La presse dominicale a une nouvelle fois lâché une bombe en matière de politique de santé. Le Swiss Medical Board remet en question le dépistage systématique du cancer du sein. Comme on pouvait s’y attendre, le tsunami d’indignation est arrivé lundi. Il semble que toutes les parties intéressées n’évaluent pas les mêmes études ou les interprètent différemment.
Quel est maintenant le “number needed to screen” et le “number needed to hurt” ? Combien de mammographies de quelle qualité doivent être réalisées chez combien de femmes et à quel intervalle de temps pour éviter qu’une femme ne meure d’un cancer du sein ? L’interprétation et la sélection des études dépendent-elles du fait que les experts cherchent avant tout à réduire les coûts ou à empêcher le plus grand nombre possible de femmes de mourir d’un cancer du sein ? Combien de femmes sont inutilement inquiétées par des résultats faussement positifs ? Chez combien de femmes un cancer est-il manqué malgré le programme de dépistage ? Combien de femmes peuvent être inutilement inquiétées pour combien de femmes soulagées ? La probabilité de pré-test est-elle suffisamment élevée dans le groupe des femmes âgées de 50 à 69 ans ? Ces questions sont évidemment sujettes à débat !
Les experts se disputent en public sur un sujet chargé d’émotion, et le profane s’étonne.
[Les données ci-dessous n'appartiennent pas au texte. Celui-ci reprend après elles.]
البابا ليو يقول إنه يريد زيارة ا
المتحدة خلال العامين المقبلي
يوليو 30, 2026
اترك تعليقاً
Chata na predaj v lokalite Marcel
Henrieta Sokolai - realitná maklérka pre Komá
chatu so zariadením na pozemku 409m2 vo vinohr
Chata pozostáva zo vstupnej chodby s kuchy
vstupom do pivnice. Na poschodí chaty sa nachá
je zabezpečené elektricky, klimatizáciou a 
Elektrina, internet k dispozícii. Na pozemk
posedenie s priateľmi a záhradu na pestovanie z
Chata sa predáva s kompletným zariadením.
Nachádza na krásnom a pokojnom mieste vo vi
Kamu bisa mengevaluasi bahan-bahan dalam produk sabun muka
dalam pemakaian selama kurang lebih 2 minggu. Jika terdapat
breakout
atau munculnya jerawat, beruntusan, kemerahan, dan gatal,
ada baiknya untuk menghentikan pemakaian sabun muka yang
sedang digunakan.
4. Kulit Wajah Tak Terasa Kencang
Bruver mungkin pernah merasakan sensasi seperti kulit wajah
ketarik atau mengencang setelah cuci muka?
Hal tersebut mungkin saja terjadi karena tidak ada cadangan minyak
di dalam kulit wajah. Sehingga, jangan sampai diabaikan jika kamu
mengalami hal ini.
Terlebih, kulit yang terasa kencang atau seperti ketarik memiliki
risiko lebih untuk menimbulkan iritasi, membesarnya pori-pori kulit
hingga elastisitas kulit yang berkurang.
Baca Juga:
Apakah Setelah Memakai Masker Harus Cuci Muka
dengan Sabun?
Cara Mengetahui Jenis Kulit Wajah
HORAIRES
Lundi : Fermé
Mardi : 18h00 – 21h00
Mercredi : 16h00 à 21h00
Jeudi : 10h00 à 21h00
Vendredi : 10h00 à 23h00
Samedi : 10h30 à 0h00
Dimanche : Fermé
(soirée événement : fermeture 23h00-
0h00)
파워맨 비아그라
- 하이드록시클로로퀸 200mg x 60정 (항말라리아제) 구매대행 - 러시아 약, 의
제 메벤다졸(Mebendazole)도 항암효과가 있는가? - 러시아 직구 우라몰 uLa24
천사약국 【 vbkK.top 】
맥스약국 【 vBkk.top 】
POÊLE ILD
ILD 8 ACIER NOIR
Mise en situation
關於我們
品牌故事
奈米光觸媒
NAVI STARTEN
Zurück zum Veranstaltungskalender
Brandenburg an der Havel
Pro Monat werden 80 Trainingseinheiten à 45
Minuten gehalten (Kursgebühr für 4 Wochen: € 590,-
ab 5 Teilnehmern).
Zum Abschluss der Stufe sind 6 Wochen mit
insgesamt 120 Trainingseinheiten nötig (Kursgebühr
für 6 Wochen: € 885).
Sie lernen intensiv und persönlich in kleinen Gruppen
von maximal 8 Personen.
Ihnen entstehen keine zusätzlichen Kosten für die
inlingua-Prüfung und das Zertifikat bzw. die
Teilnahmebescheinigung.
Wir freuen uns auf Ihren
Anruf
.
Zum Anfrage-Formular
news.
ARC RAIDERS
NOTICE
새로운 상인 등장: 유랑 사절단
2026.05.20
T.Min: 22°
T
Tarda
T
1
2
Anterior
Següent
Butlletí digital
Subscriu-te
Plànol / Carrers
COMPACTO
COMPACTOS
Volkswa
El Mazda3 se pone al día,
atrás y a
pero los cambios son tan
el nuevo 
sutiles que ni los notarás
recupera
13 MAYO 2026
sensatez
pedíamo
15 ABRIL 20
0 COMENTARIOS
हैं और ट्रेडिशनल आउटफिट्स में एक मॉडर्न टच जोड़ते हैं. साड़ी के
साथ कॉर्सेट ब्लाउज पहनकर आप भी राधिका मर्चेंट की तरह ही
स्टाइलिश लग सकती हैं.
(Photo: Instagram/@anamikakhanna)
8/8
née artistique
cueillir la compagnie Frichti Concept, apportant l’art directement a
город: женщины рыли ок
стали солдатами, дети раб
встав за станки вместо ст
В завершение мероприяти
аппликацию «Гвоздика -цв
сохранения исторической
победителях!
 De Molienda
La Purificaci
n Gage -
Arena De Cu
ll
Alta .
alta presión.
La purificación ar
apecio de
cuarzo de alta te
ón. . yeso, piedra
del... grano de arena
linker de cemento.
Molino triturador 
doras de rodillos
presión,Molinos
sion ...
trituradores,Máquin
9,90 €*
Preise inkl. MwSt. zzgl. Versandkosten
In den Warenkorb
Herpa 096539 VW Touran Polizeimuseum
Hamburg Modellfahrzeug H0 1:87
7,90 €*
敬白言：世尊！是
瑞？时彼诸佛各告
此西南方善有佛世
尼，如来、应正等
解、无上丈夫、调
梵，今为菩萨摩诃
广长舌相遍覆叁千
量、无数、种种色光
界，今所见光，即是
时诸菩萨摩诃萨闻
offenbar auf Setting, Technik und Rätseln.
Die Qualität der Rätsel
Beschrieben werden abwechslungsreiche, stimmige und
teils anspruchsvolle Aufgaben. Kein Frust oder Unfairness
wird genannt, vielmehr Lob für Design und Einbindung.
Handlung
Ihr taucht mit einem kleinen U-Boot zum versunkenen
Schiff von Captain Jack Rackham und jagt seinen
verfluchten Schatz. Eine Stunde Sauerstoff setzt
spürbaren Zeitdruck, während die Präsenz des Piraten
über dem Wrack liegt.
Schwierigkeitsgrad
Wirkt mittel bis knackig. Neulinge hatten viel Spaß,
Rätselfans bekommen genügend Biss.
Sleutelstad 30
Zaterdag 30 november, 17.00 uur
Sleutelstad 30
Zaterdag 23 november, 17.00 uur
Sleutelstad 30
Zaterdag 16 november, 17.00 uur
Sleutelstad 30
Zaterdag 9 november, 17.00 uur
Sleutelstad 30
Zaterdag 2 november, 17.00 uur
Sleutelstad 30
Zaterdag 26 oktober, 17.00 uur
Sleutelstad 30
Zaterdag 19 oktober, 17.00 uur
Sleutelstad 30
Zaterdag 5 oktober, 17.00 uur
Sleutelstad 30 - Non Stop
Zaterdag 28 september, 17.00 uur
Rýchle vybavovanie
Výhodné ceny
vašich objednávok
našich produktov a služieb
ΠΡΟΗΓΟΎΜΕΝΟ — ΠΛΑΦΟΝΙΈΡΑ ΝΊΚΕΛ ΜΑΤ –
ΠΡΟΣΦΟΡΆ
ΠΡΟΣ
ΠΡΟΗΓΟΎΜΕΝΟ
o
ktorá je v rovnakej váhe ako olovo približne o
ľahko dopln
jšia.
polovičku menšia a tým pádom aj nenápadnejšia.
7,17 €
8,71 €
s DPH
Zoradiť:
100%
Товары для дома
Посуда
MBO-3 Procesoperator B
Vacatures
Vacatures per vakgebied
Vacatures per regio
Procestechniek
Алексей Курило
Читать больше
Le lundi suivant la publication du rapport, à 9 heures, la première patiente m’interpelle déjà au sujet des articles de presse. Elle est en colère et déstabilisée. Sa sœur aurait été atteinte d’un cancer du sein il y a dix ans, à l’âge de 50 ans, et n’aurait pas eu de récidive à ce jour. Il y a deux ans, ma patiente, aujourd’hui âgée de 69 ans, s’est rendue chez une nouvelle gynécologue pour son contrôle annuel. Elle s’est sentie coupable de ne pas avoir fait de mammographie pendant deux ans. On lui avait dit qu’elle devait passer une mammographie tous les ans. La visite chez le gynécologue s’est avérée très décevante. L’examen se serait limité à la réalisation d’un frottis cancéreux. Elle n’a pas dû enlever son chemisier et ses seins n’ont pas été examinés. Pour cela, elle a été inscrite à l’hôpital pour passer une mammographie. Jusqu’à aujourd’hui, elle n’avait pas été contrôlée et elle me serait reconnaissante si je lui recommandais un autre médecin.
Les campagnes publiques, les discussions et les directives ne peuvent pas rendre justice à chaque femme. Ils favorisent l’incertitude. Ainsi, une femme a peur de passer à côté d’une tumeur, une autre d’être inutilement déstabilisée et rendue inutilement malade.
Il vous appartient, chers collègues, de conseiller chaque femme, de l’examiner attentivement et de prendre les mesures qui correspondent à ses besoins. Vous ne pouvez pas vous soustraire à cette responsabilité, et encore moins maintenant que les experts se disputent.